• _Task statement_
Transcribe each line of the records below exactly, excluding any embedded images.

• _The data_
BEGIN
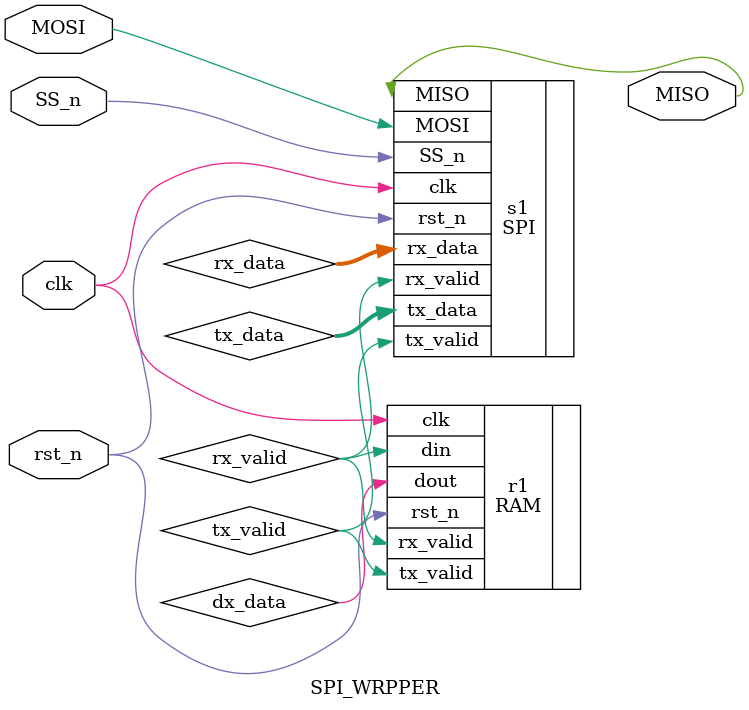
<source format=v>
module SPI_WRPPER (
input MOSI,clk,rst_n,SS_n,
output MISO);
wire [9:0] rx_data;
wire rx_valid,tx_valid;
wire [7:0]tx_data;

SPI s1(
.MOSI(MOSI),
.MISO(MISO),
.SS_n(SS_n),
.clk(clk),
.rst_n(rst_n),
.rx_data(rx_data),
.rx_valid(rx_valid),
.tx_data(tx_data),
.tx_valid(tx_valid)
);
RAM r1(
.clk(clk),
.rst_n(rst_n),
.rx_valid(rx_valid),
.tx_valid(tx_valid),
.din(rx_valid),
.dout(dx_data)
);
endmodule

</source>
END
• _Task solution_
<source format=v>
module SPI_WRPPER (
input MOSI,clk,rst_n,SS_n,
output MISO);
wire [9:0] rx_data;
wire rx_valid,tx_valid;
wire [7:0]tx_data;

SPI s1(
.MOSI(MOSI),
.MISO(MISO),
.SS_n(SS_n),
.clk(clk),
.rst_n(rst_n),
.rx_data(rx_data),
.rx_valid(rx_valid),
.tx_data(tx_data),
.tx_valid(tx_valid)
);
RAM r1(
.clk(clk),
.rst_n(rst_n),
.rx_valid(rx_valid),
.tx_valid(tx_valid),
.din(rx_valid),
.dout(dx_data)
);
endmodule

</source>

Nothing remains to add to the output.